**PROBLEM REQUIREMENTS:** Pull out every line in the records below that contains the word "página".
'''
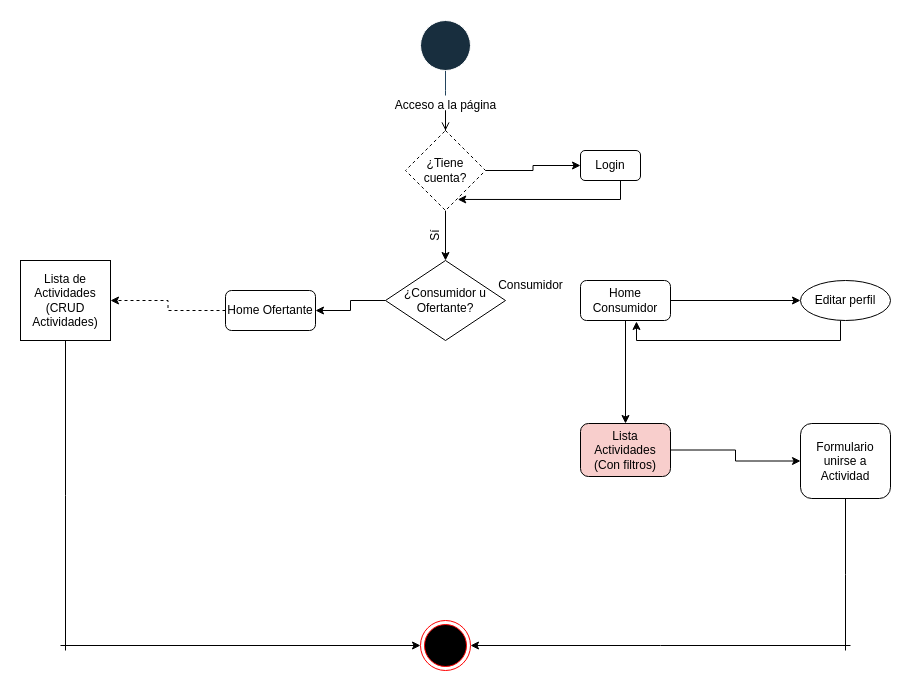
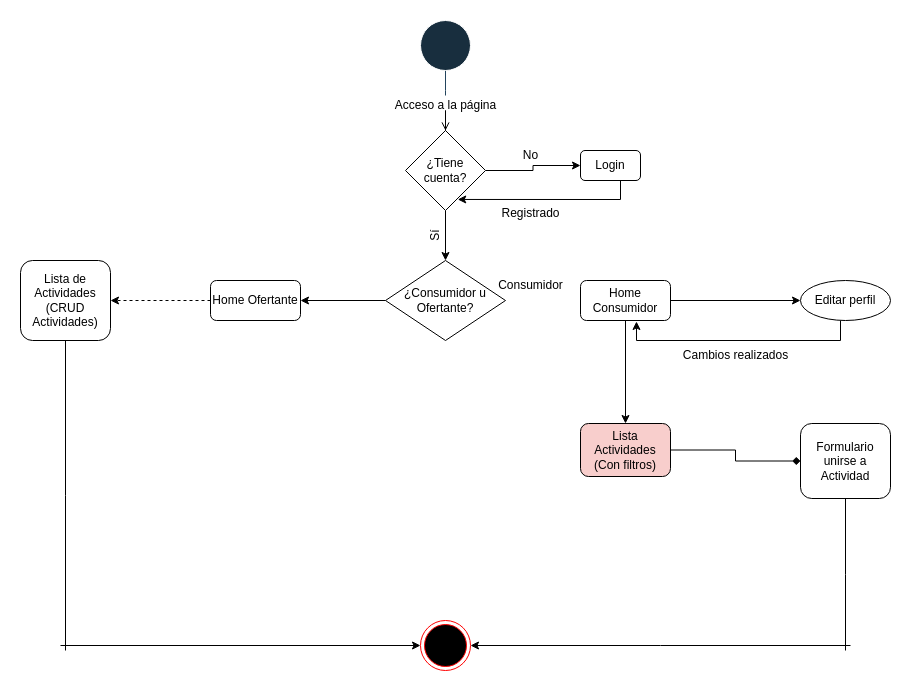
  <mxCell id="0" />
  <mxCell id="1" parent="0" />
  <mxCell id="2" value="" style="edgeStyle=orthogonalEdgeStyle;rounded=0;orthogonalLoop=1;jettySize=auto;html=1;labelBackgroundColor=none;strokeColor=#23445D;fontColor=default;endArrow=none;endFill=0;" parent="1" source="3" edge="1"><mxGeometry relative="1" as="geometry"><mxPoint x="445" y="95" as="targetPoint" /></mxGeometry></mxCell>
  <mxCell id="3" value="" style="ellipse;whiteSpace=wrap;html=1;labelBackgroundColor=none;fillColor=#182E3E;strokeColor=#FFFFFF;fontColor=#FFFFFF;" parent="1" vertex="1"><mxGeometry x="420" y="20" width="50" height="50" as="geometry" /></mxCell>
  <mxCell id="4" value="Acceso a la página" style="text;html=1;align=center;verticalAlign=middle;resizable=0;points=[];autosize=1;strokeColor=none;fillColor=none;" parent="1" vertex="1"><mxGeometry x="385" y="90" width="120" height="30" as="geometry" /></mxCell>
  <mxCell id="5" value="" style="edgeStyle=orthogonalEdgeStyle;rounded=0;orthogonalLoop=1;jettySize=auto;html=1;endArrow=open;" parent="1" source="4" target="8" edge="1"><mxGeometry relative="1" as="geometry"><mxPoint x="445" y="200" as="targetPoint" /><mxPoint x="445" y="120" as="sourcePoint" /></mxGeometry></mxCell>
  <mxCell id="6" value="" style="edgeStyle=orthogonalEdgeStyle;rounded=0;orthogonalLoop=1;jettySize=auto;html=1;" parent="1" source="8" target="10" edge="1"><mxGeometry relative="1" as="geometry" /></mxCell>
  <mxCell id="7" style="edgeStyle=orthogonalEdgeStyle;rounded=0;orthogonalLoop=1;jettySize=auto;html=1;" parent="1" source="8" target="14" edge="1"><mxGeometry relative="1" as="geometry" /></mxCell>
- <mxCell id="8" value="¿Tiene cuenta?" style="rhombus;whiteSpace=wrap;html=1;dashed=1;" parent="1" vertex="1"><mxGeometry x="405" y="130" width="80" height="80" as="geometry" /></mxCell>
+ <mxCell id="8" value="¿Tiene cuenta?" style="rhombus;whiteSpace=wrap;html=1;" parent="1" vertex="1"><mxGeometry x="405" y="130" width="80" height="80" as="geometry" /></mxCell>
  <mxCell id="9" style="edgeStyle=orthogonalEdgeStyle;rounded=0;orthogonalLoop=1;jettySize=auto;html=1;entryX=0.653;entryY=0.862;entryDx=0;entryDy=0;entryPerimeter=0;" parent="1" source="10" target="8" edge="1"><mxGeometry relative="1" as="geometry"><mxPoint x="625" y="240" as="targetPoint" /><Array as="points"><mxPoint x="620" y="199" /></Array></mxGeometry></mxCell>
  <mxCell id="10" value="Login" style="rounded=1;whiteSpace=wrap;html=1;" parent="1" vertex="1"><mxGeometry x="580" y="150" width="60" height="30" as="geometry" /></mxCell>
+ <mxCell id="11" value="No" style="text;html=1;align=center;verticalAlign=middle;resizable=0;points=[];autosize=1;strokeColor=none;fillColor=none;" parent="1" vertex="1"><mxGeometry x="510" y="140" width="40" height="30" as="geometry" /></mxCell>
  <mxCell id="12" value="Sí" style="text;html=1;align=center;verticalAlign=middle;whiteSpace=wrap;rounded=0;rotation=-90;" parent="1" vertex="1"><mxGeometry x="405" y="220" width="60" height="30" as="geometry" /></mxCell>
  <mxCell id="13" style="edgeStyle=orthogonalEdgeStyle;rounded=0;orthogonalLoop=1;jettySize=auto;html=1;" parent="1" source="14" target="16" edge="1"><mxGeometry relative="1" as="geometry" /></mxCell>
  <mxCell id="14" value="¿Consumidor u Ofertante?" style="rhombus;whiteSpace=wrap;html=1;" parent="1" vertex="1"><mxGeometry x="385" y="260" width="120" height="80" as="geometry" /></mxCell>
  <mxCell id="15" style="edgeStyle=orthogonalEdgeStyle;rounded=0;orthogonalLoop=1;jettySize=auto;html=1;entryX=1;entryY=0.5;entryDx=0;entryDy=0;dashed=1;" parent="1" source="16" target="22" edge="1"><mxGeometry relative="1" as="geometry" /></mxCell>
- <mxCell id="16" value="Home Ofertante" style="rounded=1;whiteSpace=wrap;html=1;" parent="1" vertex="1"><mxGeometry x="225" y="290" width="90" height="40" as="geometry" /></mxCell>
+ <mxCell id="16" value="Home Ofertante" style="rounded=1;whiteSpace=wrap;html=1;" parent="1" vertex="1"><mxGeometry x="210" y="280" width="90" height="40" as="geometry" /></mxCell>
  <mxCell id="17" style="edgeStyle=orthogonalEdgeStyle;rounded=0;orthogonalLoop=1;jettySize=auto;html=1;entryX=0;entryY=0.5;entryDx=0;entryDy=0;" parent="1" source="19" target="24" edge="1"><mxGeometry relative="1" as="geometry" /></mxCell>
  <mxCell id="18" style="edgeStyle=orthogonalEdgeStyle;rounded=0;orthogonalLoop=1;jettySize=auto;html=1;entryX=0.5;entryY=0;entryDx=0;entryDy=0;" parent="1" source="19" target="26" edge="1"><mxGeometry relative="1" as="geometry" /></mxCell>
  <mxCell id="19" value="Home Consumidor" style="rounded=1;whiteSpace=wrap;html=1;" parent="1" vertex="1"><mxGeometry x="580" y="280" width="90" height="40" as="geometry" /></mxCell>
  <mxCell id="20" value="Consumidor" style="text;html=1;align=center;verticalAlign=middle;resizable=0;points=[];autosize=1;strokeColor=none;fillColor=none;" parent="1" vertex="1"><mxGeometry x="485" y="270" width="90" height="30" as="geometry" /></mxCell>
  <mxCell id="21" style="edgeStyle=orthogonalEdgeStyle;rounded=0;orthogonalLoop=1;jettySize=auto;html=1;endArrow=none;endFill=0;" parent="1" source="22" edge="1"><mxGeometry relative="1" as="geometry"><mxPoint x="65" y="650" as="targetPoint" /></mxGeometry></mxCell>
- <mxCell id="22" value="Lista de Actividades&lt;div&gt;(CRUD Actividades)&lt;/div&gt;" style="whiteSpace=wrap;html=1;rounded=0;" parent="1" vertex="1"><mxGeometry x="20" y="260" width="90" height="80" as="geometry" /></mxCell>
+ <mxCell id="22" value="Lista de Actividades&lt;div&gt;(CRUD Actividades)&lt;/div&gt;" style="rounded=1;whiteSpace=wrap;html=1;" parent="1" vertex="1"><mxGeometry x="20" y="260" width="90" height="80" as="geometry" /></mxCell>
  <mxCell id="23" style="edgeStyle=orthogonalEdgeStyle;rounded=0;orthogonalLoop=1;jettySize=auto;html=1;entryX=0.622;entryY=1.025;entryDx=0;entryDy=0;entryPerimeter=0;" edge="1" parent="1" source="24" target="19"><mxGeometry relative="1" as="geometry"><mxPoint x="845" y="360" as="targetPoint" /><Array as="points"><mxPoint x="840" y="340" /><mxPoint x="636" y="340" /></Array></mxGeometry></mxCell>
  <mxCell id="24" value="Editar perfil" style="ellipse;whiteSpace=wrap;html=1;" parent="1" vertex="1"><mxGeometry x="800" y="280" width="90" height="40" as="geometry" /></mxCell>
- <mxCell id="25" style="edgeStyle=orthogonalEdgeStyle;rounded=0;orthogonalLoop=1;jettySize=auto;html=1;" parent="1" source="26" target="28" edge="1"><mxGeometry relative="1" as="geometry" /></mxCell>
+ <mxCell id="25" style="edgeStyle=orthogonalEdgeStyle;rounded=0;orthogonalLoop=1;jettySize=auto;html=1;endArrow=diamond;" parent="1" source="26" target="28" edge="1"><mxGeometry relative="1" as="geometry" /></mxCell>
  <mxCell id="26" value="Lista Actividades&lt;div&gt;(Con filtros)&lt;/div&gt;" style="rounded=1;whiteSpace=wrap;html=1;fillColor=#f8cecc;" parent="1" vertex="1"><mxGeometry x="580" y="423" width="90" height="53" as="geometry" /></mxCell>
  <mxCell id="27" style="edgeStyle=orthogonalEdgeStyle;rounded=0;orthogonalLoop=1;jettySize=auto;html=1;endArrow=none;endFill=0;" parent="1" source="28" edge="1"><mxGeometry relative="1" as="geometry"><mxPoint x="845" y="650" as="targetPoint" /></mxGeometry></mxCell>
  <mxCell id="28" value="&lt;span style=&quot;font-weight: normal;&quot;&gt;Formulario unirse a Actividad&lt;/span&gt;" style="rounded=1;whiteSpace=wrap;html=1;fontStyle=1" parent="1" vertex="1"><mxGeometry x="800" y="423" width="90" height="75" as="geometry" /></mxCell>
  <mxCell id="29" style="edgeStyle=orthogonalEdgeStyle;rounded=0;orthogonalLoop=1;jettySize=auto;html=1;endArrow=none;endFill=0;startArrow=classic;startFill=1;" parent="1" source="31" edge="1"><mxGeometry relative="1" as="geometry"><mxPoint x="850" y="645" as="targetPoint" /></mxGeometry></mxCell>
  <mxCell id="30" style="edgeStyle=orthogonalEdgeStyle;rounded=0;orthogonalLoop=1;jettySize=auto;html=1;startArrow=classic;startFill=1;endArrow=none;endFill=0;" parent="1" source="31" edge="1"><mxGeometry relative="1" as="geometry"><mxPoint x="60" y="645" as="targetPoint" /></mxGeometry></mxCell>
  <mxCell id="31" value="" style="ellipse;html=1;shape=endState;fillColor=#000000;strokeColor=#ff0000;" parent="1" vertex="1"><mxGeometry x="420" y="620" width="50" height="50" as="geometry" /></mxCell>
+ <mxCell id="32" value="Registrado" style="text;html=1;align=center;verticalAlign=middle;resizable=0;points=[];autosize=1;strokeColor=none;fillColor=none;" parent="1" vertex="1"><mxGeometry x="490" y="198" width="80" height="30" as="geometry" /></mxCell>
+ <mxCell id="33" value="Cambios realizados" style="text;html=1;align=center;verticalAlign=middle;resizable=0;points=[];autosize=1;strokeColor=none;fillColor=none;" vertex="1" parent="1"><mxGeometry x="670" y="340" width="130" height="30" as="geometry" /></mxCell>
'''
**THE ANSWER:**
  <mxCell id="4" value="Acceso a la página" style="text;html=1;align=center;verticalAlign=middle;resizable=0;points=[];autosize=1;strokeColor=none;fillColor=none;" parent="1" vertex="1"><mxGeometry x="385" y="90" width="120" height="30" as="geometry" /></mxCell>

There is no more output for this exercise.